On Mon, 31 Dec 2012 17:04:16 -0500, Chuck Harris <cfharris@...>
wrote:
However, any competently designed DSO won't allow signals
faster than the Nyquist limit into the sampling stages...
They typically have a brickwall lowpass filter set at some
point significantly below the Nyquist limit to prevent such
aliasing.
Could you point out any examples of DSOs that do this?
I'm not sure that I can point to any that don't.
The Tektronix MSO5000 I evaluated last year certainly did not unless
you count the DSP bandwidth filtering which had to be specifically
enabled and was *not* useful as an antialiasing filter. It also had
the unfortunate side effect of screwing up the pulse response.
While it took a little more work because of its deep acquisition
memories, I had no trouble at all creating full scale aliasing of a 4
MHz reference signal with that 10 GS/sec oscilloscope. I never
considered that a flaw since it had all of the right acquisition modes
available to prevent what I did but antialias filtering was not among
them.
Unfortunately I have not gotten a chance yet to evaluate any modern
Agilent DSOs.
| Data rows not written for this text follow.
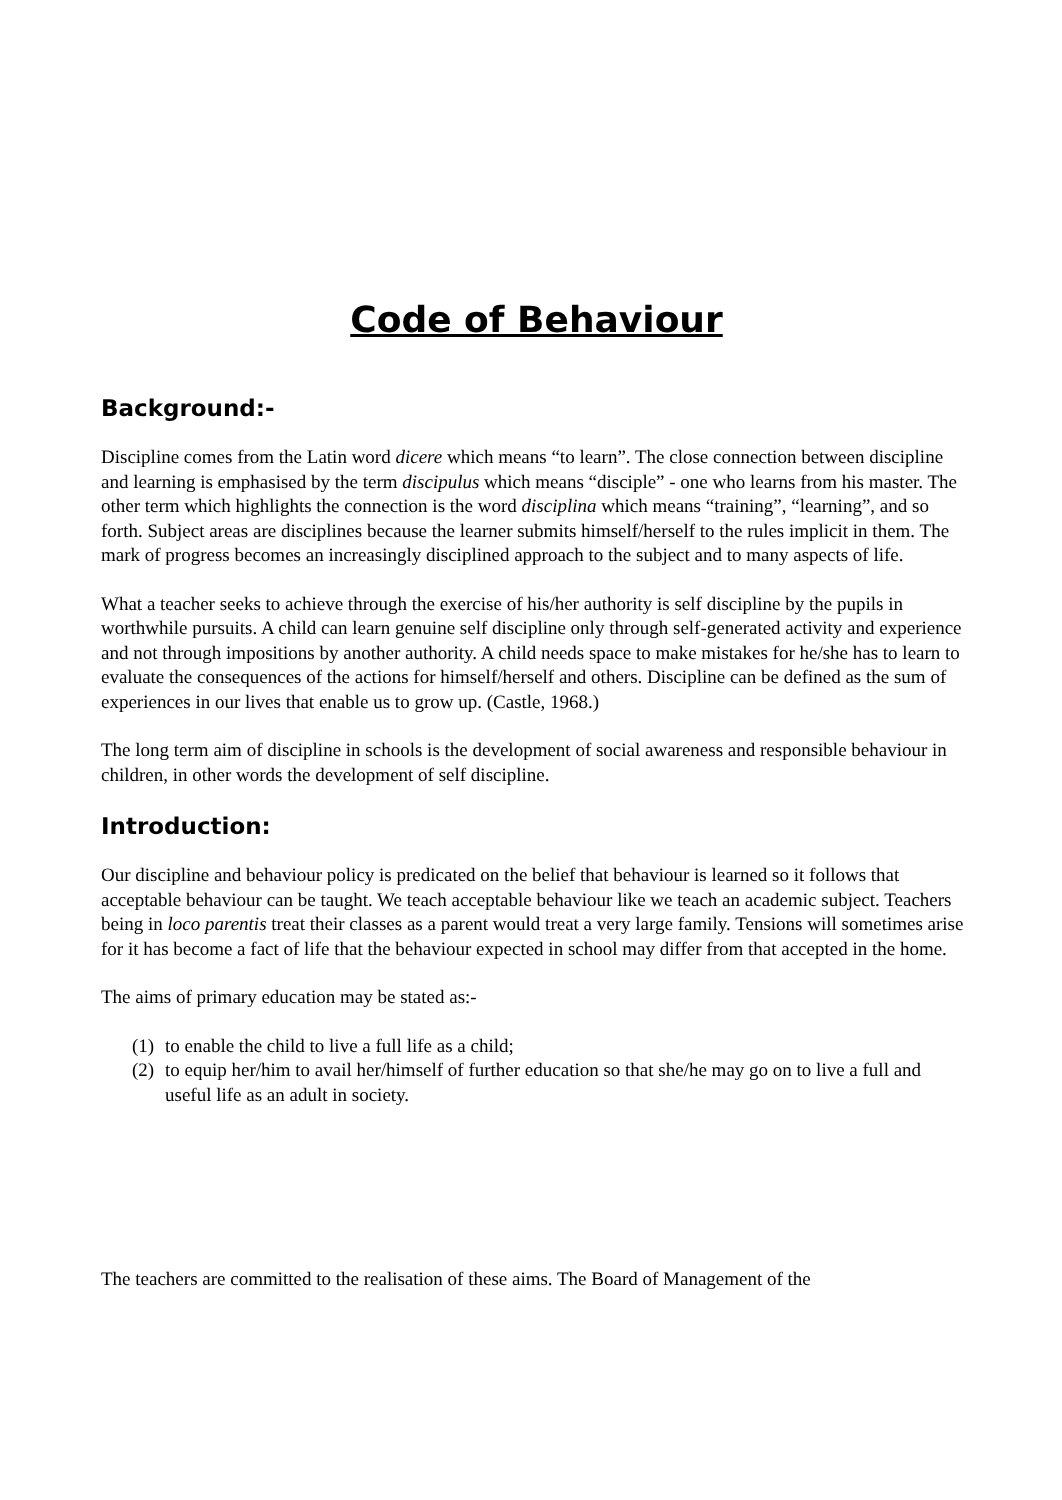Code of Behaviour
Background:-
Discipline comes from the Latin word dicere which means “to learn”. The close connection between discipline and learning is emphasised by the term discipulus which means “disciple” - one who learns from his master. The other term which highlights the connection is the word disciplina which means “training”, “learning”, and so forth. Subject areas are disciplines because the learner submits himself/herself to the rules implicit in them. The mark of progress becomes an increasingly disciplined approach to the subject and to many aspects of life.
What a teacher seeks to achieve through the exercise of his/her authority is self discipline by the pupils in worthwhile pursuits. A child can learn genuine self discipline only through self-generated activity and experience and not through impositions by another authority. A child needs space to make mistakes for he/she has to learn to evaluate the consequences of the actions for himself/herself and others. Discipline can be defined as the sum of experiences in our lives that enable us to grow up. (Castle, 1968.)
The long term aim of discipline in schools is the development of social awareness and responsible behaviour in children, in other words the development of self discipline.
Introduction:
Our discipline and behaviour policy is predicated on the belief that behaviour is learned so it follows that acceptable behaviour can be taught. We teach acceptable behaviour like we teach an academic subject. Teachers being in loco parentis treat their classes as a parent would treat a very large family. Tensions will sometimes arise for it has become a fact of life that the behaviour expected in school may differ from that accepted in the home.
The aims of primary education may be stated as:-
(1) to enable the child to live a full life as a child;
(2) to equip her/him to avail her/himself of further education so that she/he may go on to live a full and useful life as an adult in society.
The teachers are committed to the realisation of these aims. The Board of Management of the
The recent Rigol I tested lacked peak detection.
All of the modern ones I am familiar with rely on high real time
sample rates and post processing to prevent aliasing if the record
length is insufficient. Designing a clean analog filter that tracks
the stored sample rate seems like an exercise in futility that would
just result in poor impulse response and even worse, a varying impulse
response at different decimated sample rates.
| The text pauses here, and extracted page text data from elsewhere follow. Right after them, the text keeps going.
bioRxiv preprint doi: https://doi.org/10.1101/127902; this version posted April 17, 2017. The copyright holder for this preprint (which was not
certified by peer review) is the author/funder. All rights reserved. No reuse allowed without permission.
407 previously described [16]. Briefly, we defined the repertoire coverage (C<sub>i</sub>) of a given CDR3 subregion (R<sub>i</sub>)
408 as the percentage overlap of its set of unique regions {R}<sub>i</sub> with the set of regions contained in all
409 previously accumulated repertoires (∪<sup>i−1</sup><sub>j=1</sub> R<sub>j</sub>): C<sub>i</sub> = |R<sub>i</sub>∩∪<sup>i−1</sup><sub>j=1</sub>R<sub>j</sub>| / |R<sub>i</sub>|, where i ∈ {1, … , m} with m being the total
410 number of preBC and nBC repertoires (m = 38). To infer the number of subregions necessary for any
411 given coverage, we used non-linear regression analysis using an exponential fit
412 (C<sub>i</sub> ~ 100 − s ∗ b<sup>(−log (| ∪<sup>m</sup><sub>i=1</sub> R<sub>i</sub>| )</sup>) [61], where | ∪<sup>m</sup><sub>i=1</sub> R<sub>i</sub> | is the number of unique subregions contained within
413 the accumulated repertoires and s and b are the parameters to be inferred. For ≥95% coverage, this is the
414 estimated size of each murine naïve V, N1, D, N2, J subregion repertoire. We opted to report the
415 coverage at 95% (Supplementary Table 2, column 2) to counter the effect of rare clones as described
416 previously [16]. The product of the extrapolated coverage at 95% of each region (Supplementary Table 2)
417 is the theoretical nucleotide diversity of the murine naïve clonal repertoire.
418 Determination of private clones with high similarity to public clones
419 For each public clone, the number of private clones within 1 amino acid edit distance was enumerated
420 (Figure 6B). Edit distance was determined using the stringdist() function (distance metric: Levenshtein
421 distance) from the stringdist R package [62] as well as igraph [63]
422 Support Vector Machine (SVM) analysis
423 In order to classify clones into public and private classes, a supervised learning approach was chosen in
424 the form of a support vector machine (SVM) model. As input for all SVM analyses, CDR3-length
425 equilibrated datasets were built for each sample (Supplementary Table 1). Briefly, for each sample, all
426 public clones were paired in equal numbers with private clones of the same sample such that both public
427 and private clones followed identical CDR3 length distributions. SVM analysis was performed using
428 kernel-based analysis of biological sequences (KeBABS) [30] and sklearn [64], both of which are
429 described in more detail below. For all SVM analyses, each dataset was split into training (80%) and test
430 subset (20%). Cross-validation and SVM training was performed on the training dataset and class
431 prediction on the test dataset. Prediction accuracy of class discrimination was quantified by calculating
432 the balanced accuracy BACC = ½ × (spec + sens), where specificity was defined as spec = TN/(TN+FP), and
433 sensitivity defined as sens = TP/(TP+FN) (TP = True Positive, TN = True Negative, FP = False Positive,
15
The DSO's I am aware of sample at their maximum rate all the time,
and have a simplish analog roofing filter to keep the aliasing to
a minimum. They simulate the lower sample rates by digital post
processing.
Decimation in one form or another is usually a better choice than
variable sample rates because it is difficult to keep the later from
altering the characteristics of a digitizer. Even the old enough to
vote Tektronix 2230 and 2232 which I like to use as examples have
constant maximum rate ADC conversion clocks and variable decimation
rates.
All of my old DSOs (they are all old enough to drink) will operate in
equivalent time sampling mode and support peak detection. The lack of
the later is the major reason I never picked up the discussed 7D20.
There are many ways to get a waveform using sampling. All of those
that sample waveforms that are higher bandwidth than the sampling rate
are storing only small parts of many, many, repetitions of the signal
under test. In the case of the 7D20, and the 7854, you may be looking
at snippets of hundreds of repetitions of that signal, just to get a look
at a single copy. In the days of old, these were called sampling
oscilloscopes.
My old Tektronix catalogs always refer to them as digitizers or
digital storage oscilloscopes. The term sampling was always
associated with instruments that had actual sampling front ends.
The confusion of DSO (digital storage oscilloscope), DSO (digital
sampling oscilloscope), and sampling analog to digital converters is
unfortunate.
The 70MHz bandwidth spec isn't specmanship. It tells you that
the amplifiers will pass a 70MHz signal with 3dB attenuation.
This spec gives you some assurance that the analog stages won't
be distorting the signals being sampled significantly.
The 7D20 is a little weird but in equivalent time sampling mode, it
can indeed acquire a 70 MHz or faster signal without aliasing using
its 40 MS/sec digitizer. Its maximum equivalent time sample rate,
limited by its record length, is 2 GS/sec.
Yes, and it requires about 100 triggers of the waveform under test
to assemble that scan... worthless for most purposes.
The only way I use my 7D20 is for single shot waveforms. If I had
access to hundreds of repetitions of the waveform under test, I would
just use an analog scope.
I never picked up a 7D20 because it lacks peak detection but the slow
waveform regeneration rate of my 2230 has only rarely been a problem.